▶ Input records
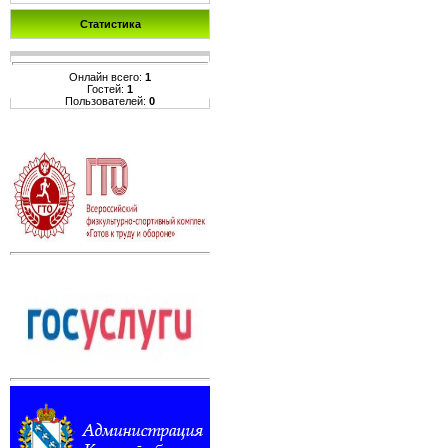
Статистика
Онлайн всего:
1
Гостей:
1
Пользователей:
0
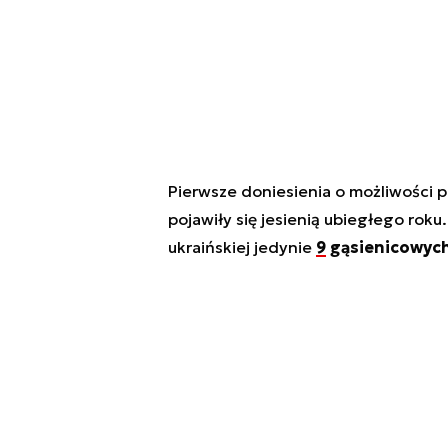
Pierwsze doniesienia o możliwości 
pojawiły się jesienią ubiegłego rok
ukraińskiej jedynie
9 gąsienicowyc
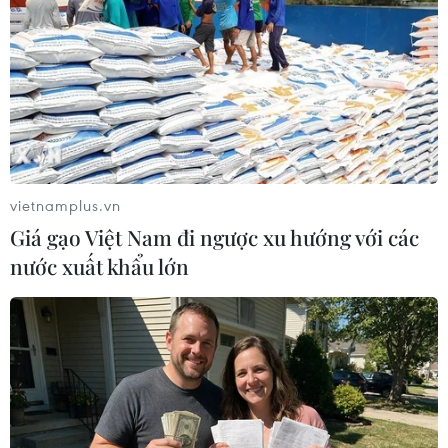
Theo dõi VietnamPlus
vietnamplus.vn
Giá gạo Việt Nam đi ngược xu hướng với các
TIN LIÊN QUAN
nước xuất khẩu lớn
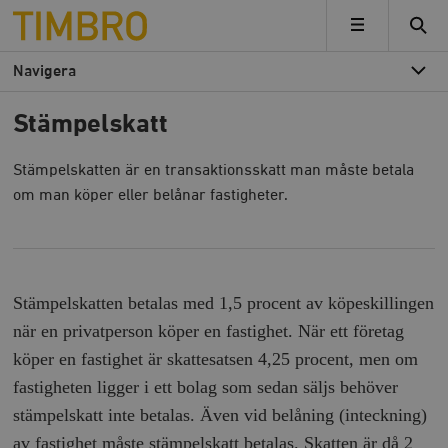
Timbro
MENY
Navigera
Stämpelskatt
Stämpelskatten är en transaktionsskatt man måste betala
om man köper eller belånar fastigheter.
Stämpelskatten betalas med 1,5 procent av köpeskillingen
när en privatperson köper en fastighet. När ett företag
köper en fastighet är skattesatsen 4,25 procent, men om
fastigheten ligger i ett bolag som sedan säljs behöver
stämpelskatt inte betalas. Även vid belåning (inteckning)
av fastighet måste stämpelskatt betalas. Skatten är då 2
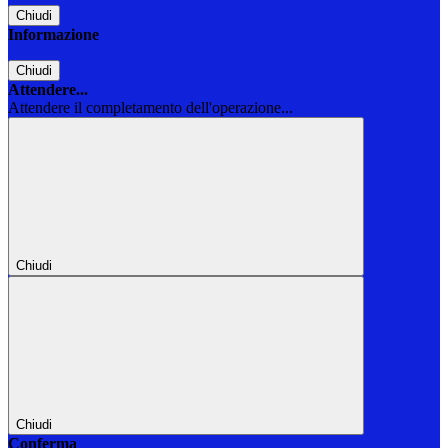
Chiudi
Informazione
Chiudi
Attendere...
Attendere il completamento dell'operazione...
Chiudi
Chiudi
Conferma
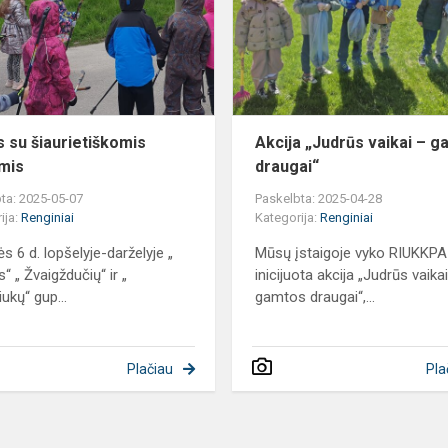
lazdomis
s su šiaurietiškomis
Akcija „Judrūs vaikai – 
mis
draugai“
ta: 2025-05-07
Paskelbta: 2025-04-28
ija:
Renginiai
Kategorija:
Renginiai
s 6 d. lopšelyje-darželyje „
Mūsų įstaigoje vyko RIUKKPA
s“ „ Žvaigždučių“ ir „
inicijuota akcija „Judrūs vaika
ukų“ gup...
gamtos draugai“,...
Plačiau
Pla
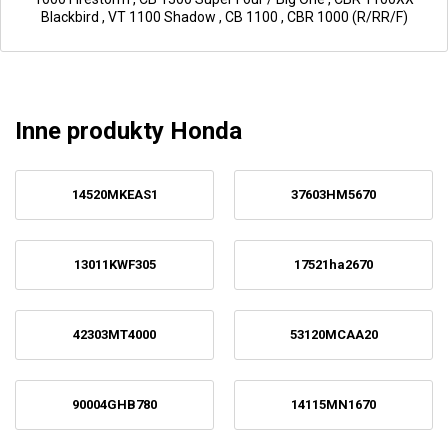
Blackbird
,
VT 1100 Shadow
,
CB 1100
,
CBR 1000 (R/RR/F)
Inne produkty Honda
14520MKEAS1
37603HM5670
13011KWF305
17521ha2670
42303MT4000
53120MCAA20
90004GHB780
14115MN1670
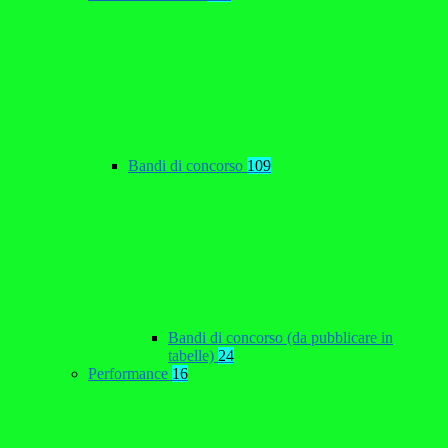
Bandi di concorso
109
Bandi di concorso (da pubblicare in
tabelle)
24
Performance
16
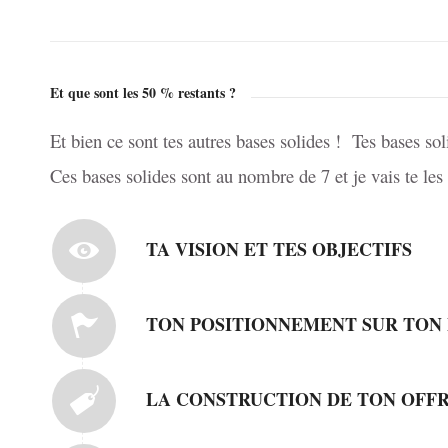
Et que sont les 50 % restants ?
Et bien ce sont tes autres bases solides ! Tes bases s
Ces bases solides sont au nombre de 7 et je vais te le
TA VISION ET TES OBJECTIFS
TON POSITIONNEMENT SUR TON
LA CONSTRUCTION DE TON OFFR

▶ Directions for this task
Extract every line of text from the material above and reproduce each one character for character. Leave the pictures out of your answer.

▶ Finished task
Статистика
Онлайн всего:
1
Гостей:
1
Пользователей:
0
Pierwsze doniesienia o możliwości 
pojawiły się jesienią ubiegłego rok
ukraińskiej jedynie
9 gąsienicowyc
Theo dõi VietnamPlus
vietnamplus.vn
Giá gạo Việt Nam đi ngược xu hướng với các
TIN LIÊN QUAN
nước xuất khẩu lớn
Timbro
MENY
Navigera
Stämpelskatt
Stämpelskatten är en transaktionsskatt man måste betala
om man köper eller belånar fastigheter.
Stämpelskatten betalas med 1,5 procent av köpeskillingen
när en privatperson köper en fastighet. När ett företag
köper en fastighet är skattesatsen 4,25 procent, men om
fastigheten ligger i ett bolag som sedan säljs behöver
stämpelskatt inte betalas. Även vid belåning (inteckning)
av fastighet måste stämpelskatt betalas. Skatten är då 2
Chiudi
Informazione
Chiudi
Attendere...
Attendere il completamento dell'operazione...
Chiudi
Chiudi
Conferma
lazdomis
s su šiaurietiškomis
Akcija „Judrūs vaikai – 
mis
draugai“
ta: 2025-05-07
Paskelbta: 2025-04-28
ija:
Renginiai
Kategorija:
Renginiai
s 6 d. lopšelyje-darželyje „
Mūsų įstaigoje vyko RIUKKPA
s“ „ Žvaigždučių“ ir „
inicijuota akcija „Judrūs vaika
ukų“ gup...
gamtos draugai“,...
Plačiau
Pla
Blackbird
,
VT 1100 Shadow
,
CB 1100
,
CBR 1000 (R/RR/F)
Inne produkty Honda
14520MKEAS1
37603HM5670
13011KWF305
17521ha2670
42303MT4000
53120MCAA20
90004GHB780
14115MN1670
Bandi di concorso
109
Bandi di concorso (da pubblicare in
tabelle)
24
Performance
16
Et que sont les 50 % restants ?
Et bien ce sont tes autres bases solides ! Tes bases s
Ces bases solides sont au nombre de 7 et je vais te le
TA VISION ET TES OBJECTIFS
TON POSITIONNEMENT SUR TON
LA CONSTRUCTION DE TON OFFR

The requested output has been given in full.